"I need the swiftest horse in your stables," I replied.
Elmscott burst into a laugh.
"You shall have it--the swiftest horse in my stables. You shall e'en take it as a gift. Only I fear 'twill leave your desires unsatisfied." And he chuckled again.
"Then," I replied, with some severity, for in truth his merriment struck me as ill-conditioned, "then I shall take the liberty of leaving it behind at the first post on the Bristol Road."
"The Bristol Road?" interposed the youth. "You journey to Bristol?"
I merely bowed assent, for I was in no mood to disclose my purpose to that company, and caught up my hat; but he gently took my arm and drew me into the window.
"Mr. Buckler," he said, gazing at me the while with quiet eyes, "Fortune has brought us into an odd conjunction this night. I have so much of the gambler within me as to believe that she will repeat the trick, and I hope for my revenge."
He held out his hand courteously. I could not but take it. For a moment we stood with clasped hands, and I felt mine tremble within his.
"Ah!" he said, smiling curiously, "you believe so, too." And he made me a bow and turned back into the room.
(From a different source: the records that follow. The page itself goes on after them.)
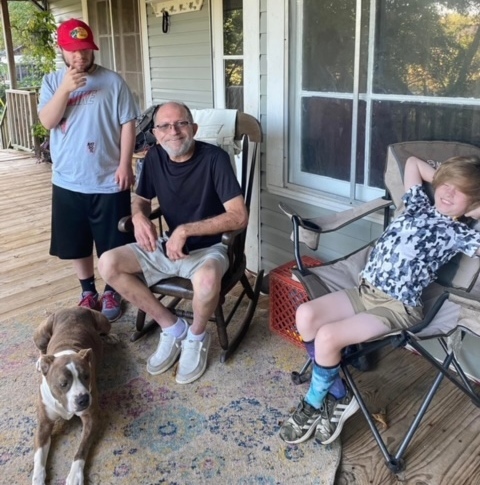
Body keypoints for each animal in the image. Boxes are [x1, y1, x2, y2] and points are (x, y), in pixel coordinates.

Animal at [32, 307, 111, 485]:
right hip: (41, 335)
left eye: (87, 376)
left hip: (103, 321)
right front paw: (38, 478)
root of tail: (73, 307)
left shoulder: (91, 418)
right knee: (41, 349)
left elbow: (81, 449)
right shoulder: (44, 424)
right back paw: (41, 361)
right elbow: (39, 455)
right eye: (63, 384)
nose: (83, 399)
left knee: (105, 330)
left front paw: (75, 475)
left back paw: (111, 337)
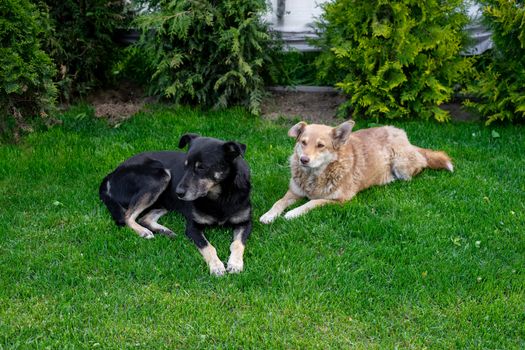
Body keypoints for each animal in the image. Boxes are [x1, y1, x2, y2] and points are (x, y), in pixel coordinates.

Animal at [101, 135, 254, 276]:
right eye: (185, 166)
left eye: (202, 167)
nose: (178, 192)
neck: (220, 196)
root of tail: (111, 174)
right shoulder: (192, 227)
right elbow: (208, 247)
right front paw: (216, 266)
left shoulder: (245, 222)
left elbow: (237, 244)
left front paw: (235, 264)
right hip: (160, 176)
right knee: (128, 216)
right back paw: (143, 231)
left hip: (164, 200)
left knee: (144, 218)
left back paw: (164, 230)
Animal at [260, 120, 452, 223]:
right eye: (303, 142)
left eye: (320, 145)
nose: (303, 160)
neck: (315, 176)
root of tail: (405, 137)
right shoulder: (294, 192)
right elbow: (278, 202)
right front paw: (269, 215)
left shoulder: (340, 200)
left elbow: (312, 203)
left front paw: (293, 213)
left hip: (402, 166)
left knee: (420, 166)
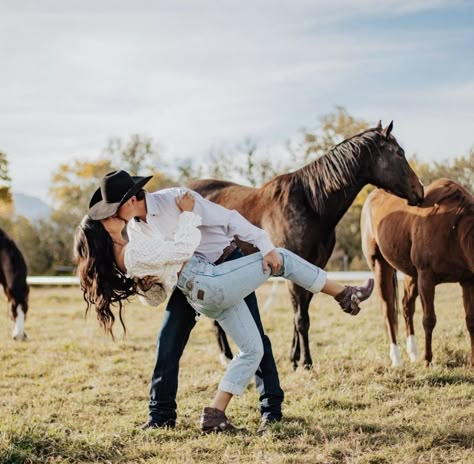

I remained where he left me, gazing blindly out of the window; for the shadow of a great trouble had fallen across my spirit. His words and the concise certainty of his tone had been the perfect voicing of my own forebodings. I did indeed believe that Fortune would some day pit us in a fresh antagonism; that somewhere in the future she had already set up the lists, and that clasp of the hands I felt to be our bond and surety that we would keep faith with her and answer to our names.